Oamaru Doc field ranger Tom Waterhouse said ''there was no-one around'' when he went to pick up the bird and ''no-one had seen anything''.
But the endemic, but naturally uncommon, penguin was suffering from visible bleeding puncture wounds.
The bird was sent to Dunedin's wildlife hospital for treatment, but died shortly after arriving.
An autopsy by hospital wildlife vet Lisa Argilla showed the bird likely died a ''very slow and painful'' death from internal trauma, ''characteristic of a dog attack''.
''More often than not, uncontrolled dogs around penguins results in a lethal outcome. In my experience the internal injuries these birds sustain from dog attacks are usually catastrophic and the external injuries do not show the extent of the damage,'' Dr Argilla said in a Doc statement yesterday.
''Dogs usually shake the bird very violently leading to internal injuries that can cause very slow and painful deaths for the birds.''
Mr Waterhouse said moulting birds, such as the dead Snares crested penguin, were ''particularly vulnerable'' during the two- to three-week moulting period when they replace their feathers all at once.
''They are easily stressed, there's an increased risk of de-hydration and starvation and they cannot escape predators easily.''
Mr Waterhouse urged dog owners to be ''vigilant'' during the moulting season.
''We're not trying to target dog owners,'' he said. ''It's just trying to work with them and reinforce that it is a bit of an issue, because we've got this cool bit of wildlife that comes up and is fairly vulnerable.
''Dog owners are required by law to ensure their dog does not injure, or cause distress to wildlife and other animals, whether the dog's on a lead or running free.

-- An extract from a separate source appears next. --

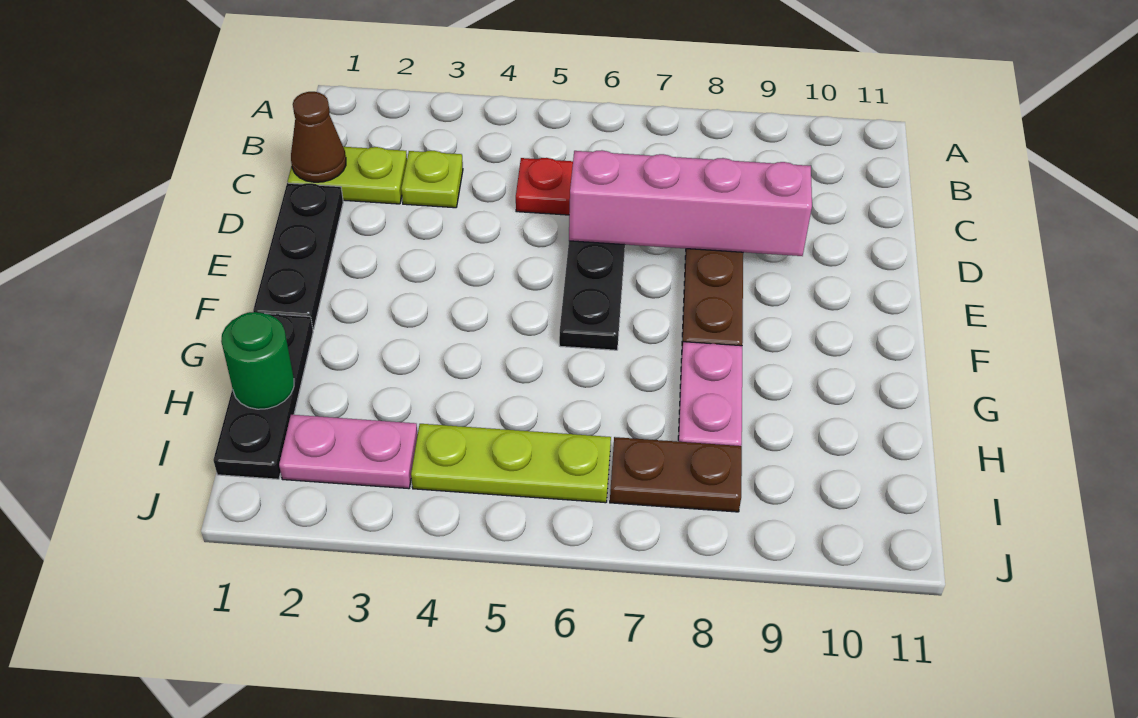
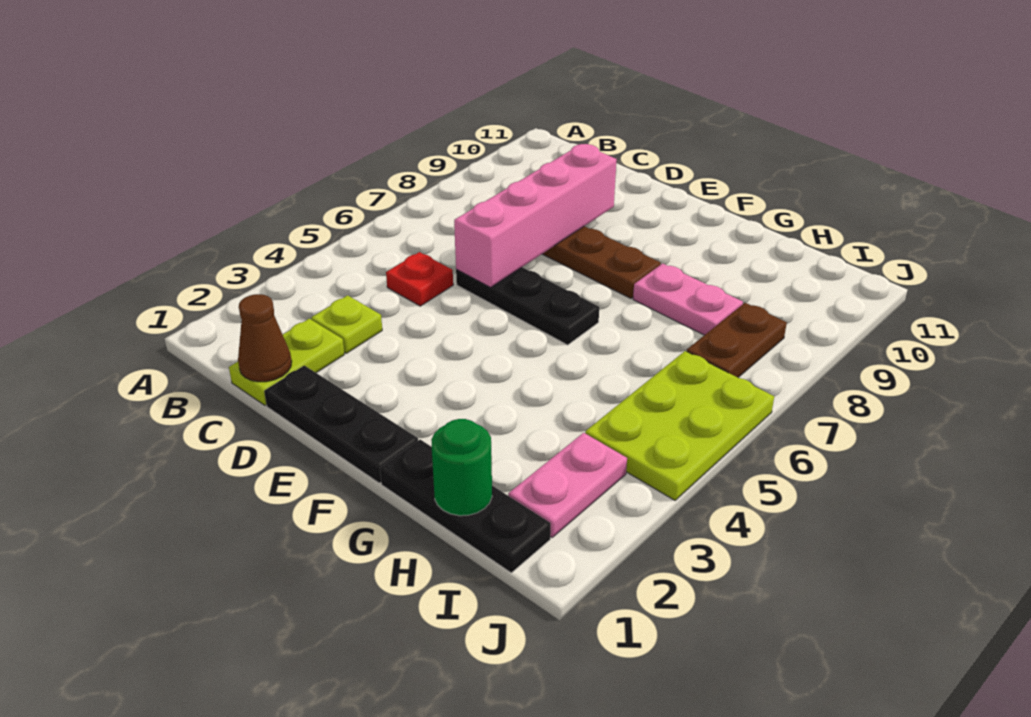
lime plate I4:I6 level 1 -> lime plate I4:J6 level 1

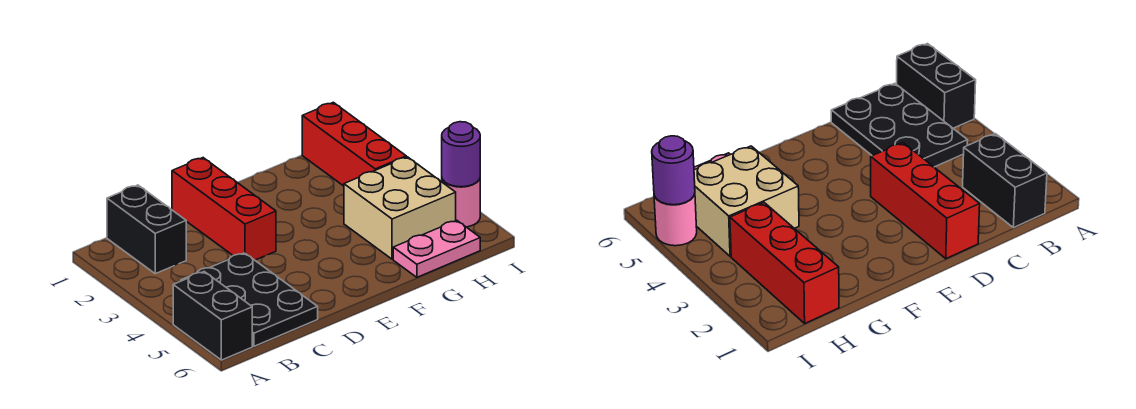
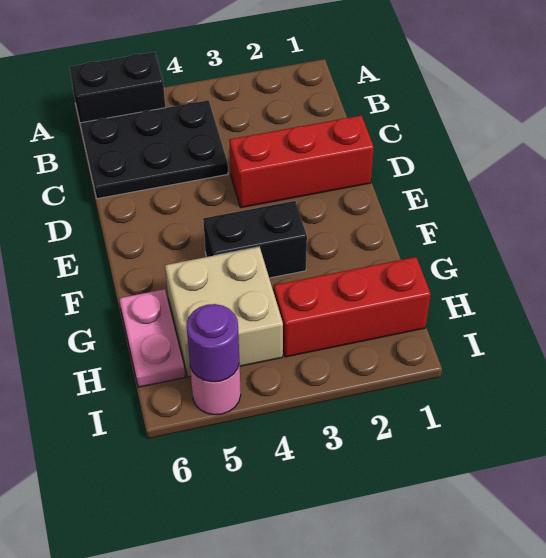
black brick B1:B2 level 1 -> black brick F3:F4 level 1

Even the most loving or well-behaving dog is capable of hurting or scaring a penguin.''
Doc technical adviser Bruce McKinlay said Snares crested penguins were ''occasional visitors'' to mainland New Zealand.
The Doc website says all sightings of the birds should be reported to the Doc hot line.
The yellow-eyed penguin moulting season was approaching; it ran from late February to mid April.